It’s safe to say that Perspective covers a lot of ground musically speaking. You would’t go as far as to say it is eclectic, but stylistically it is happy to shift around a number of genres, from accessible rock to soul, pop and hushed R&B and from late night piano ballads to gentle gospel. And between these parameters Wembi creates an album that already feels like a future classic, one of those that gets revisited and re-explored by successions of new listeners as the years roll by.
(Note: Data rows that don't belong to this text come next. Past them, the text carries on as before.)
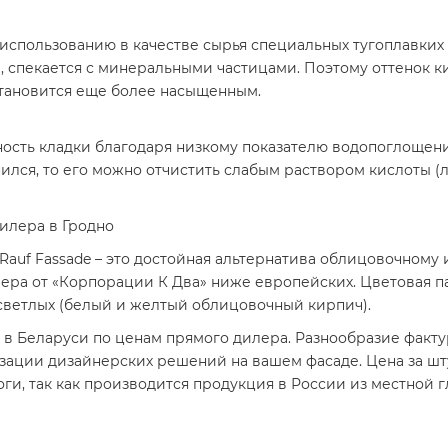
использованию в качестве сырья специальных тугоплавких 
, спекается с минеральными частицами. Поэтому оттенок к
становится еще более насыщенным.
ость кладки благодаря низкому показателю водопоглощени
ился, то его можно отчистить слабым раствором кислоты (
дилера в Гродно
auf Fassade – это достойная альтернатива облицовочному 
ра от «Корпорации К Два» ниже европейских. Цветовая па
 светлых (белый и желтый облицовочный кирпич).
 Беларуси по ценам прямого дилера. Разнообразие фактур 
изации дизайнерских решений на вашем фасаде. Цена за ш
ги, так как производится продукция в России из местной г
Songs such as Hell No! immediately put you in mind of the likes of Toto and that funky pop-rock groove that has served them so well over the years and it is a song that I find myself drawn to lyrically right from the off, intrigued by a set of lyrics that, though the names have been removed to protect the guilty, it can be read as either covertly political or highly personal. Or both.
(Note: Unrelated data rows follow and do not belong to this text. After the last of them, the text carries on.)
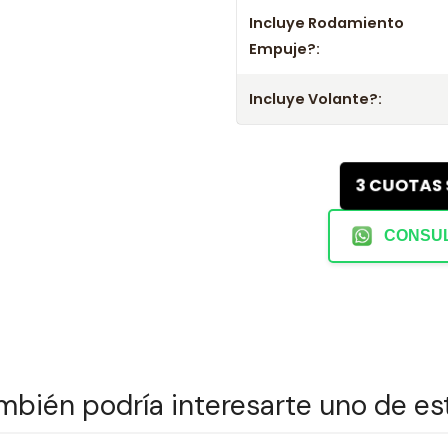
Incluye Rodamiento
- Mejora el rendimiento y la confi
Empuje?:
- No olvides consultar la aplicac
Incluye Volante?:
3 CUOTAS
CONSUL
mbién podría interesarte uno de es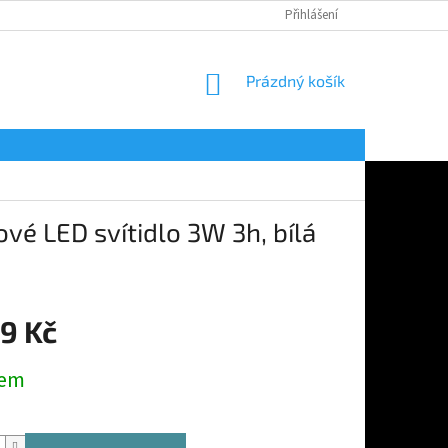
Přihlášení
NÁKUPNÍ
Prázdný košík
KOŠÍK
vé LED svítidlo 3W 3h, bílá
9 Kč
dem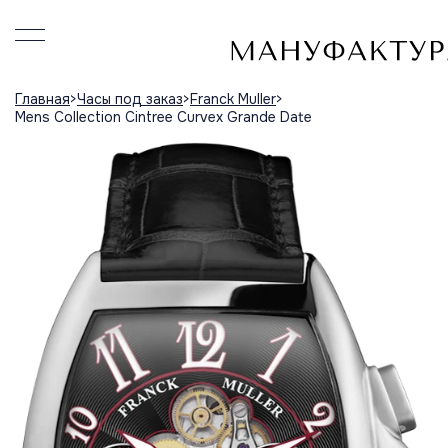
Главная
Часы под заказ
Franck Muller
Mens Collection Cintree Curvex Grande Date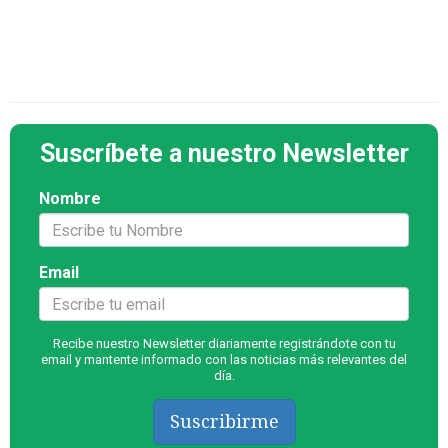
Suscríbete a nuestro Newsletter
Nombre
Email
Recibe nuestro Newsletter diariamente registrándote con tu
email y mantente informado con las noticias más relevantes del
día.
Suscribirme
Ring The Bell plays with no such vagueness, an intimate message rendered into a smooth piano piece all emotive space and anticipation, atmosphere and heartfelt feelings and musically there seems to be as much power and intent in the gaps between the notes and the pauses between the words as in the more structured parts of the song. Less is indeed more and space is there not just to be filled but perhaps also framed, enhanced and used as an integral part of the song itself. Tanganyika takes a more electro-pop line, mixing groovesome rhythms and pulsing bass lines with synth melodies to form a striking instrumental piece.
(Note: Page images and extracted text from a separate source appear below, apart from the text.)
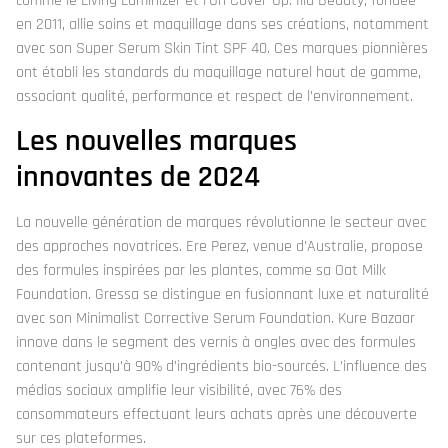
comme le Living Luminizer et l’Un Cover-Up. Ilia Beauty, fondée
en 2011, allie soins et maquillage dans ses créations, notamment
avec son Super Serum Skin Tint SPF 40. Ces marques pionnières
ont établi les standards du maquillage naturel haut de gamme,
associant qualité, performance et respect de l’environnement.
Les nouvelles marques
innovantes de 2024
La nouvelle génération de marques révolutionne le secteur avec
des approches novatrices. Ere Perez, venue d’Australie, propose
des formules inspirées par les plantes, comme sa Oat Milk
Foundation. Gressa se distingue en fusionnant luxe et naturalité
avec son Minimalist Corrective Serum Foundation. Kure Bazaar
innove dans le segment des vernis à ongles avec des formules
contenant jusqu’à 90% d’ingrédients bio-sourcés. L’influence des
médias sociaux amplifie leur visibilité, avec 76% des
consommateurs effectuant leurs achats après une découverte
sur ces plateformes.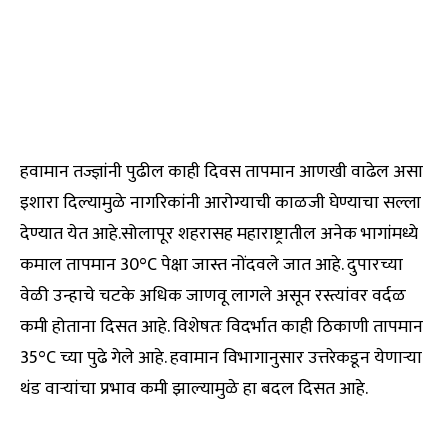
हवामान तज्ज्ञांनी पुढील काही दिवस तापमान आणखी वाढेल असा
इशारा दिल्यामुळे नागरिकांनी आरोग्याची काळजी घेण्याचा सल्ला
देण्यात येत आहे.सोलापूर शहरासह महाराष्ट्रातील अनेक भागांमध्ये
कमाल तापमान 30°C पेक्षा जास्त नोंदवले जात आहे. दुपारच्या
वेळी उन्हाचे चटके अधिक जाणवू लागले असून रस्त्यांवर वर्दळ
कमी होताना दिसत आहे. विशेषतः विदर्भात काही ठिकाणी तापमान
35°C च्या पुढे गेले आहे. हवामान विभागानुसार उत्तरेकडून येणाऱ्या
थंड वाऱ्यांचा प्रभाव कमी झाल्यामुळे हा बदल दिसत आहे.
But what Wembi revels in is deftly crafted ballads whose largely unadorned nature means that the grace and beautiful simplicity of their creation is open for all to see. Songs such as A Promise, Hopes and Lies and the statement of support and solidarity that is Puerto Rico are brave enough to remain fairly simple songs and that is where their power lies. It is easy for artists to fall into the trap of entering the studio and adding layer upon layer of sound, texture and musical excess to what was already a great song an act that only seeks to muddy the waters. Thankfully Wembi knows that he has good songs to start with and plays to their aesthetic strengths by allowing them to breath. Did I say good songs? Make that great songs!